[Python-ideas] Python 3000 TIOBE -3%

Fri Feb 17 04:42:25 CET 2012

Terry Reedy writes:

 > Before unicode, mixed encodings was the only was to have multi-lingual 
 > digital text (with multiple symbol systems) in one file.

There is a long-accepted standard for doing this, ISO 2022.  IIRC it's
available online from ISO now, and if not, ECMA 35 is the same.  The X
Compound Text standard (I think this is documented in the ICCCM) and
the Motif Compound String are profiles of ISO 2022.

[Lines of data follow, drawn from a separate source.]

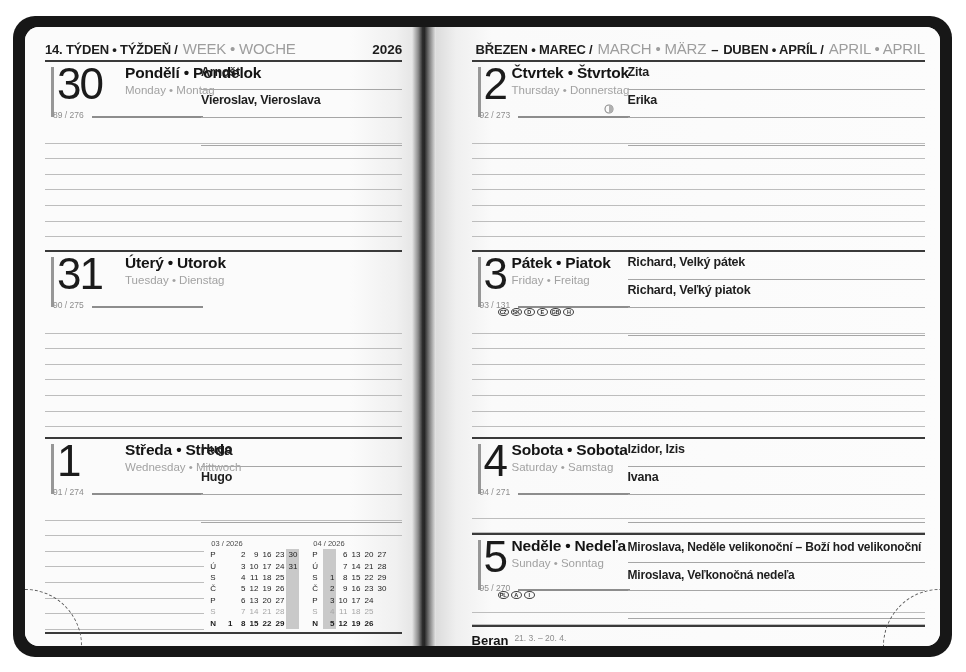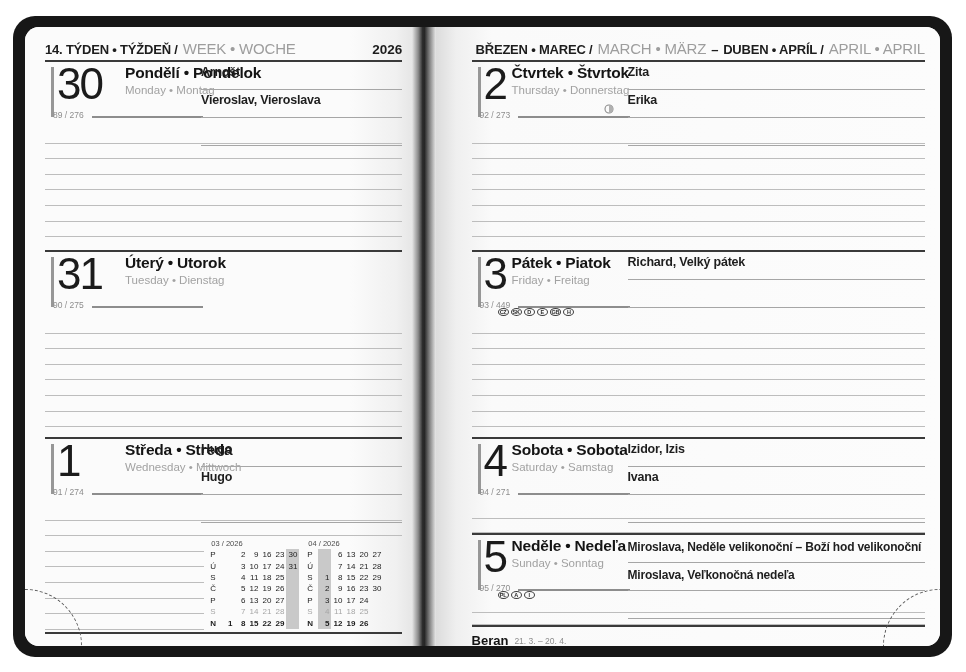"Richard, Veľký piatok" div.entry { html: none -> <div>Richard, Veľký piatok</div> }
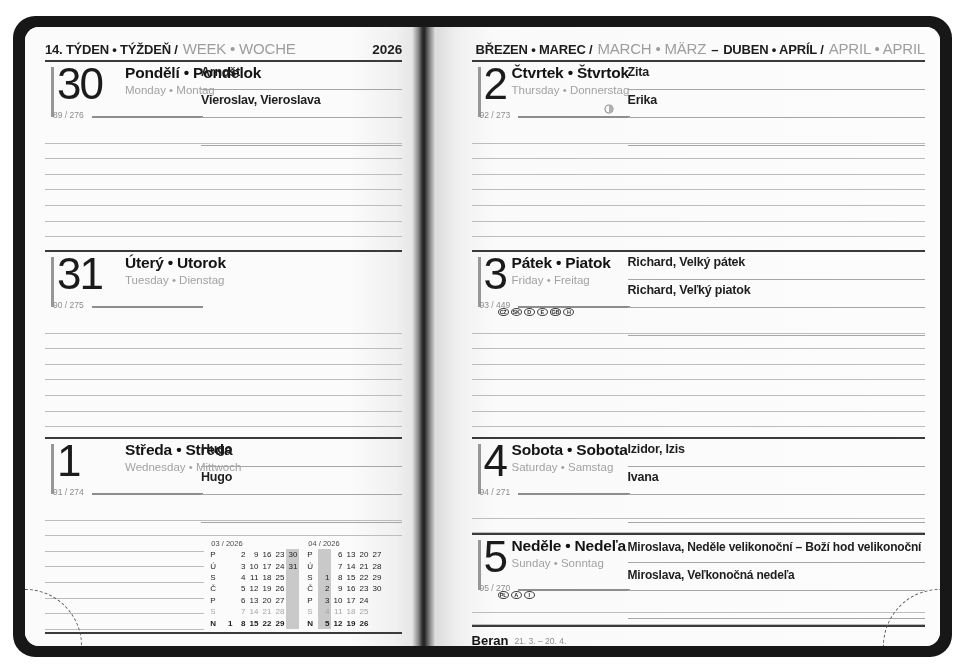"93 / 449" span.doy-t { text: 449 -> 131 }
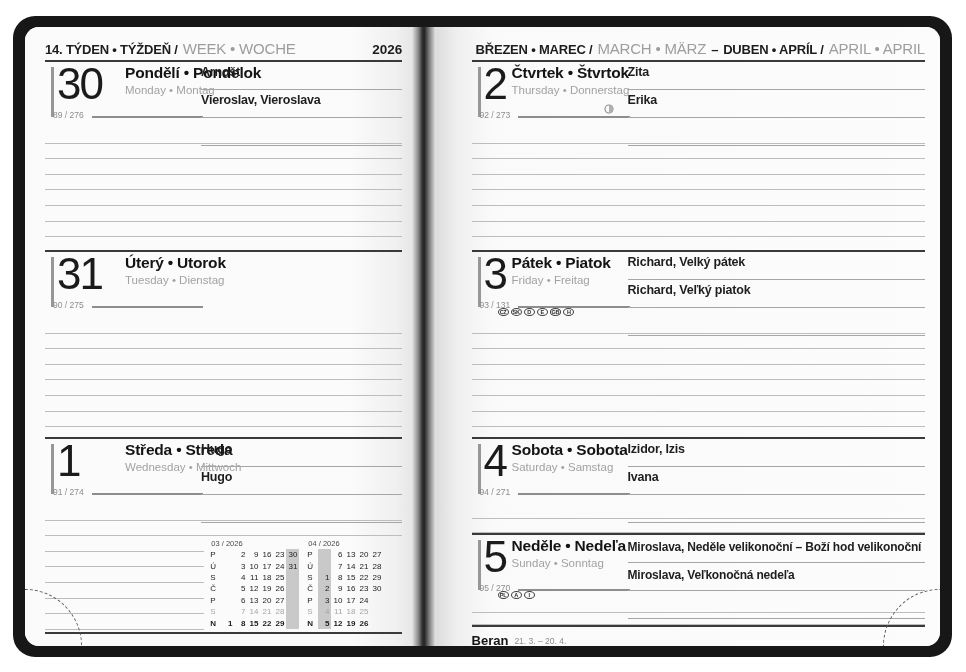"03 / 2026" .cals { gap: 8px -> 13px }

If that is what Paul is seeing, then the iso-2022-jp codec might be
good enough to decode the files he has, depending on which version of
ISO-2022-JP is implemented.  If not, iconv -f ISO-2022-JP-2 (or
ISO-2022-JP-3) should work (at least for GNU's iconv implementation).

 > I presume such texts used some sort of language markup like
 > <English>, <Hindi> (or <Sanskrit>), and <Tibetan>, along with
 > software that understood the markup.

They would use encoding "markup" (specifically escape sequences).
Language is not enough, as all languages have had multiple encodings
since the invention of ASCII (or EBCDIC, whichever came second ;-),
and in many cases multilingual standards have evolved (Japanese, for
example, includes Greek and Cyrillic alphabets in its JIS standard
coded character set).  More recently, many languages have several ISO
2022-based encodings (the ISO 8859 family is a conformant profile of
ISO 2022, as are the EUC encodings for Asian languages; the Windows
125x code pages are non-conformant extensions of ASCII based on ISO
8859).

 > Crazy text that switches among unknown encodings without notice is a 
 > possibly unsolvable decryption problem.

True, and occasionally seen even today in Japan (cat(1) will produce
such files easily, and any system for including files).